Experts disagree. With 7,000 princes, the royal family is too strong and too deeply embedded in all aspects of Saudi government for al-Qaeda to threaten it, Murphy says. And, he says, the princes see the country as their family's creation and will not easily give it up. Others say the regime is vulnerable. Al-Qaeda and its sympathizers are "now locked in confrontation with the Saudi regime," in a clash that is "threatening the stability of the House of Saud," Ranstorp says. He says it could end in three ways—the regime could successfully defend itself and remain in power, civil war could break out between different factions within the country, or a new contender who espouses extreme Islam could emerge, perhaps from within the royal family, and take over.

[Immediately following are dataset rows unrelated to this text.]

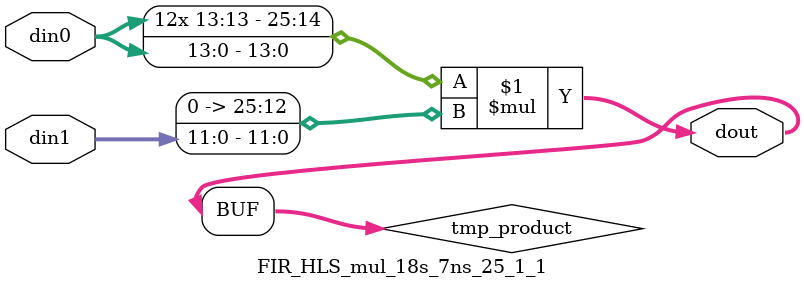
<source format=v>

`timescale 1 ns / 1 ps

 module FIR_HLS_mul_18s_7ns_25_1_1(din0, din1, dout);
parameter ID = 1;
parameter NUM_STAGE = 0;
parameter din0_WIDTH = 14;
parameter din1_WIDTH = 12;
parameter dout_WIDTH = 26;

input [din0_WIDTH - 1 : 0] din0; 
input [din1_WIDTH - 1 : 0] din1; 
output [dout_WIDTH - 1 : 0] dout;

wire signed [dout_WIDTH - 1 : 0] tmp_product;


























assign tmp_product = $signed(din0) * $signed({1'b0, din1});









assign dout = tmp_product;





















endmodule

</source>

The May 12 Riyadh bombings were a wake-up call, most experts say. Since then, the government has stepped up surveillance of suspected terrorists and conducted a series of raids, uncovering loads of arms caches and arresting more than six hundred suspected militants. The royal family has made efforts to quiet advocates of extremism in mosques and the media and ordered the deletion of passages in school textbooks that criticized non-Muslims. The Saudi government recently announced that the first elections, for municipal councils, would occur within a year, and Crown Prince Abdullah allowed meetings of his consultative council to be televised. Still, some experts say the regime is not doing enough, and Saudi Arabia has been blamed for financing terrorism while simultaneously fighting it.
A large proportion of the funds that support al-Qaeda and other terror groups comes from within Saudi Arabia, many experts say, though not directly from Saudi leaders. "For years, individuals and charities based in Saudi Arabia have been the most important source of funds for al-Qaeda; and for years, Saudi officials have turned a blind eye to this problem," a Council on Foreign Relations independent task force report said. "Saudis fund al-Qaeda and are being attacked by al-Qaeda. They seem mutually exclusive but they're not," Levitt says. Much of the Saudi money may have been funneled to terrorism unknowingly, according to experts, because terror groups collect funds under the guise of Islamic charities and schools. The government agreed to cooperate with FBI and Internal Revenue Service investigations of Saudi terror funding, but Levitt says the U.S. investigators have not received access to all the documents they need.
The regime can take several important steps, experts say. These include moving aggressively to investigate and curb terrorist financing and monitor Saudi charities; reforming the education system so that Saudis graduate with more than a degree in Islamic law and are equipped to enter the global economy; and cooperating with foreign governments in the U.S.-led war on terror. The government must also continue to pursue political reforms and promote the moderate voice of Islam within the kingdom, experts say.